▶ [ASSIGNED TASK]:
Rewrite the lines below as a JSON list of strings, one string per line, leaving out blank lines and the pictures.
*** Begin section ***
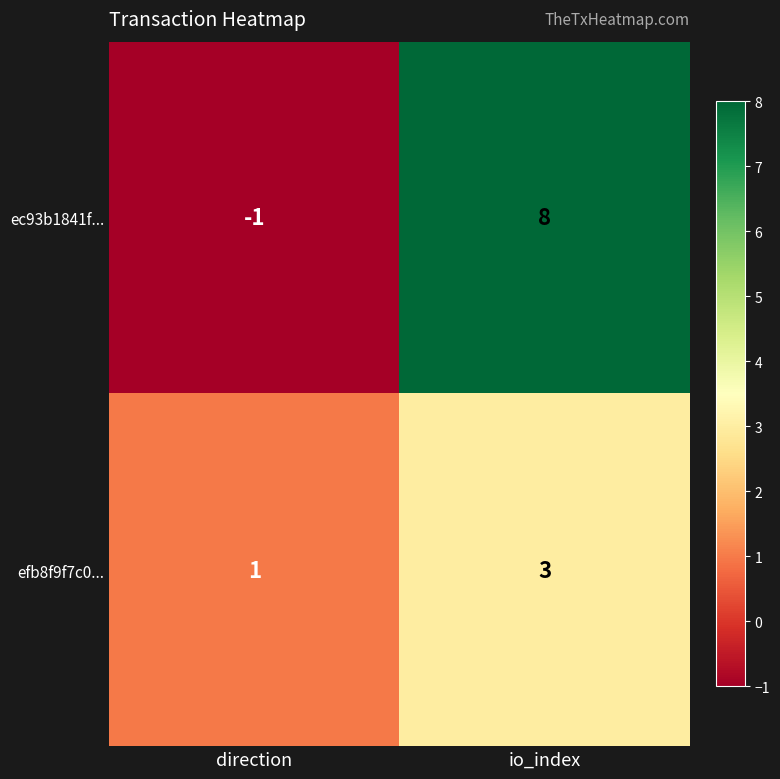

How many series are shown in this chart?

2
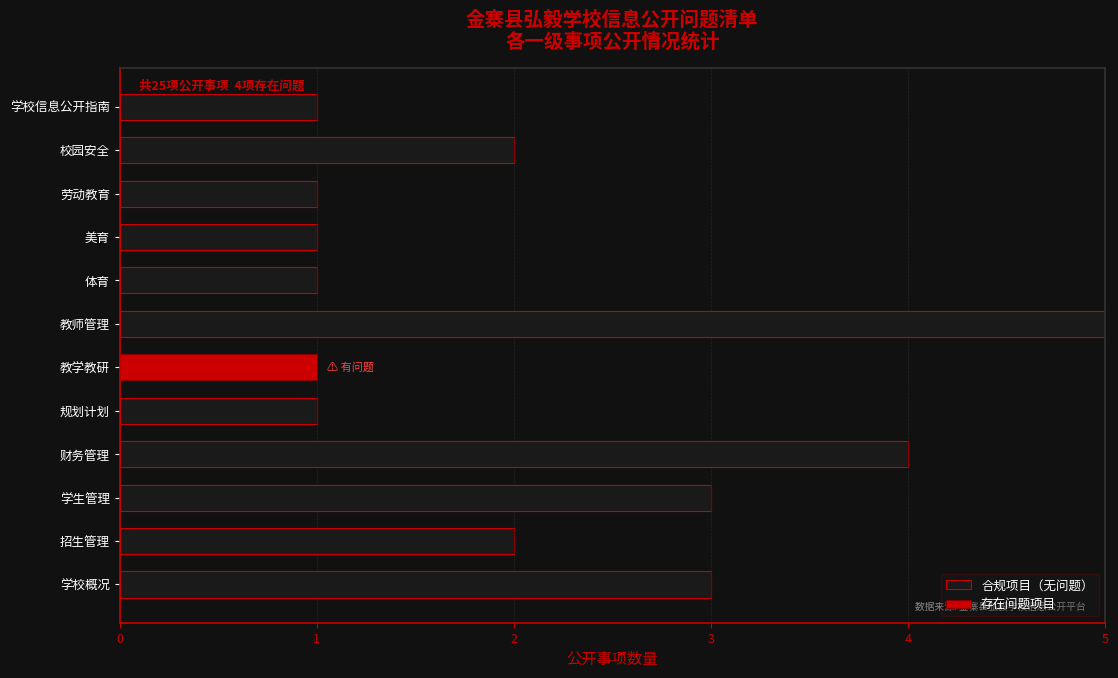

How many positive values does the 合规项目（无问题） series have?

11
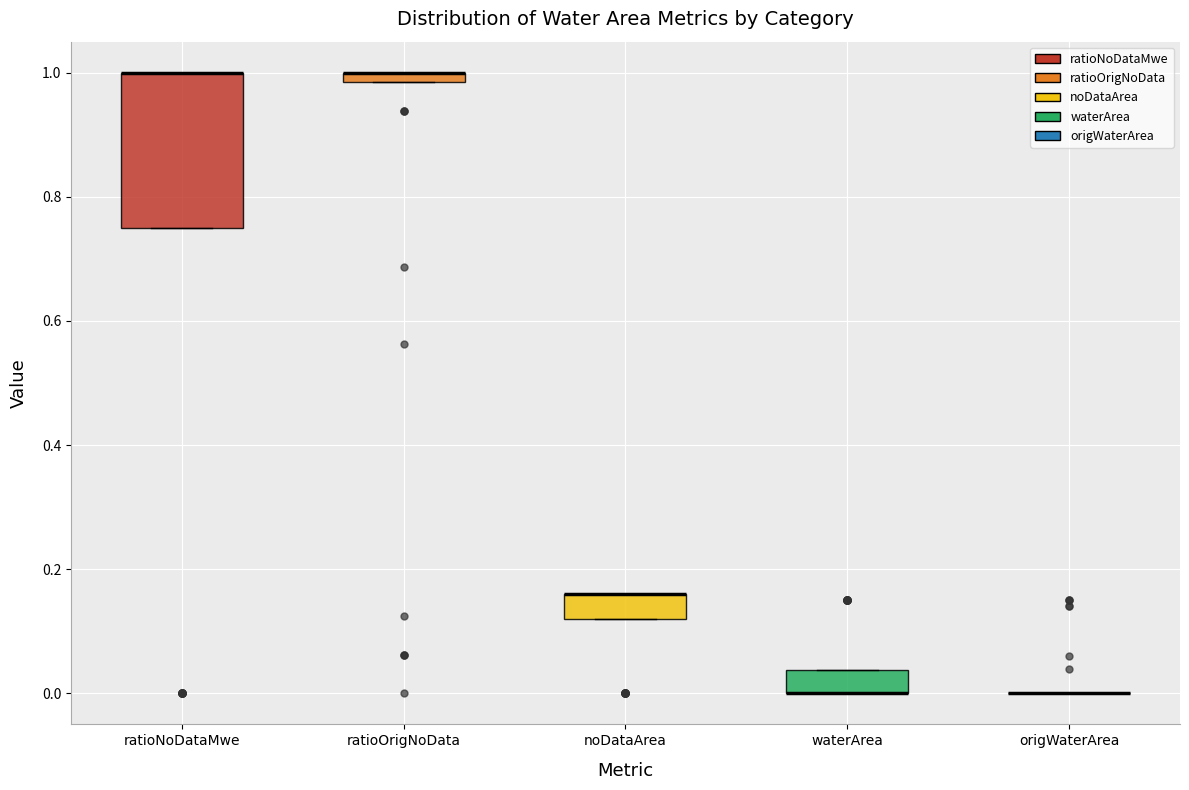

Where is the lower edge of the box for ratioNoDataMwe on the y-axis? The values are not printed on the chart, so give them approximately, as read against the axis.

0.76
*** End section ***
▶ [RESPONSE TO THIS TASK]:
[
  "How many series are shown in this chart?",
  "2",
  "How many positive values does the 合规项目（无问题） series have?",
  "11",
  "Where is the lower edge of the box for ratioNoDataMwe on the y-axis? The values are not printed on the chart, so give them approximately, as read against the axis.",
  "0.76"
]